Available on: Exotic Pylon LP

The dialogue between dance and noise is thriving these days but, as John Cohen would no doubt attest, it hasn’t always been thus. Back in 2010, he and fellow Brighton resident Barry Prendergast made a splash with Corrupt My Examiner – an LP of raucous rhythmic noise that seemed to take the baton from industrial dubsteppers Vex’d and ferry it to the very edge of the abyss. Drawing on 8-bit’s cartoonish digitality and the surgical abrasiveness of Pan Sonic, the pair found a way of amping up dubstep’s latent aggression without recourse to the usual chainsaw basslines. But they – operating under the name Dead Fader – remained a distinctly niche concern.
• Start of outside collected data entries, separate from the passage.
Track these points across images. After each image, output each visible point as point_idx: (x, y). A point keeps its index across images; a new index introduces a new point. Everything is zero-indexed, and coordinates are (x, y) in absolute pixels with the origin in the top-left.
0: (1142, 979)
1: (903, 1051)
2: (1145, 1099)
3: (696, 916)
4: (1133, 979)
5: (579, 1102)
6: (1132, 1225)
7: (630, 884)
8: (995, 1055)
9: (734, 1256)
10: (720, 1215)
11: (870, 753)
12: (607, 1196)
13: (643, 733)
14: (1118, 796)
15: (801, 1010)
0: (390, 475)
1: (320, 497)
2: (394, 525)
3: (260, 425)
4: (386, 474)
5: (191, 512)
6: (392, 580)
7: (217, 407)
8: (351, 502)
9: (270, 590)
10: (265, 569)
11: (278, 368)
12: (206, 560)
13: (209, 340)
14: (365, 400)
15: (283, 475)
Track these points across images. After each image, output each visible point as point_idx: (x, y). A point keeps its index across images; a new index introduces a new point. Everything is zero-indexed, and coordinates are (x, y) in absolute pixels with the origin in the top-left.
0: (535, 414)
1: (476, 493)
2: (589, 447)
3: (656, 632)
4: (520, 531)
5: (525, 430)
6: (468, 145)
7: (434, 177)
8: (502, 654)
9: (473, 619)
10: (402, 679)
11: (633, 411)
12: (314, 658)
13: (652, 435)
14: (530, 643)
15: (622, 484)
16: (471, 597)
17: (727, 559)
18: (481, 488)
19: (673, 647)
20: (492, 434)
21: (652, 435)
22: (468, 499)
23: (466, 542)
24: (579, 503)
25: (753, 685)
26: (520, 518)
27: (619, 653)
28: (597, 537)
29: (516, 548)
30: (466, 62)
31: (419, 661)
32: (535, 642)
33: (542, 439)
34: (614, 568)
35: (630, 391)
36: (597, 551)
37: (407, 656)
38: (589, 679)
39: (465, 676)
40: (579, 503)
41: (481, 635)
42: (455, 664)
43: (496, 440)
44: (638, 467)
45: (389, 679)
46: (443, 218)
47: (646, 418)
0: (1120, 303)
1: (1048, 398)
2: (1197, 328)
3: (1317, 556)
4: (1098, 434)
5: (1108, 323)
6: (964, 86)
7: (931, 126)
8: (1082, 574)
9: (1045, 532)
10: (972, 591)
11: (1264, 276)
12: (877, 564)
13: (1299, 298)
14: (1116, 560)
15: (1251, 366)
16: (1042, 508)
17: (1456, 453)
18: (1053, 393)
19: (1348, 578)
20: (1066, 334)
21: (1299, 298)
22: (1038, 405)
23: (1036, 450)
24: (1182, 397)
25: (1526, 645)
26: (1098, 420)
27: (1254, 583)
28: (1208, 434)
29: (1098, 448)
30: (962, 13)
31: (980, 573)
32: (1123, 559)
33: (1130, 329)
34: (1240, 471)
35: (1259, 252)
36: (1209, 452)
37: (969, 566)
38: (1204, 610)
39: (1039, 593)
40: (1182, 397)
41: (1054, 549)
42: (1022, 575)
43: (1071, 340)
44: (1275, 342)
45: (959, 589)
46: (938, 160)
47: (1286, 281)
These days it’s just Cohen, now Berlin-based, at the controls, and recent EPs under the alias – while excellent – have served to highlight just how tightly focussed the Dead Fader aesthetic is. Perhaps Cohen’s return to his own name with Deaf Arena reflects a desire for a more varied diet. This LP, for Jonny Mugwump’s Exotic Pylon label, follows in the footsteps of a series of ambient-leaning birth-name efforts; most notably 2008’s Noise Pollution, which counterbalanced Dead Fader’s aggression with a sort of towering, stately poignancy.

That’s not to say that DF fans won’t find anything familiar here. ‘Watch That Searing Flare’ is propelled forward by a characteristically ear-scraping electro beat, while the first half of ‘Sweet Tester’ is pummelling hip-hop-noise, its squealing percussion seeming to writhe in plasticised agony over lumbering haymakers of sub-bass. But for the most part Cohen turns his pressure-cooked sound-palette to more introverted ends. The excellent ‘Human Distortion’ could be a lost early ’90s IDM gem were it not for the white-hot distortion coating its surface. ‘Promises’’ oceanic chord-ripples seem to be crumbling under their own weight, a la Basinski’s Disintegration Loops, and closer ‘This Place 2’, with its muffled elegiac piano and single vacant drone, is almost Caretaker-esque.

Deaf Arena’s weaker moments come when Cohen experiments with a portentous tone borrowed from doom metal, or perhaps post-rock. The title track redeems itself somewhat by lurching into the usual gurning beat-noise in the latter half, but opener ‘The Deep’, with its monk-like chanting and throbbing guitar chords, feels a little heavy-handed. Better is ‘Long And Narrow’, which occupies similar territory but ventures deeper into the gloaming, resulting in a kind of sub-heavy doom-drone reminiscent of a subterranean Raime. In fact, this record frequently invites comparisons with contemporary esotericists – The Haxan Cloak’s gothic angst and Roly Porter’s grandiose dark ambient are both close cousins. But Deaf Arena doesn’t feel like a concerted leap for the bandwagon so much as a careful extension of Cohen’s already well-established idiom. Placed in a broader expressive context, the noise-terror tendencies of Dead Fader become, if anything, even more arresting.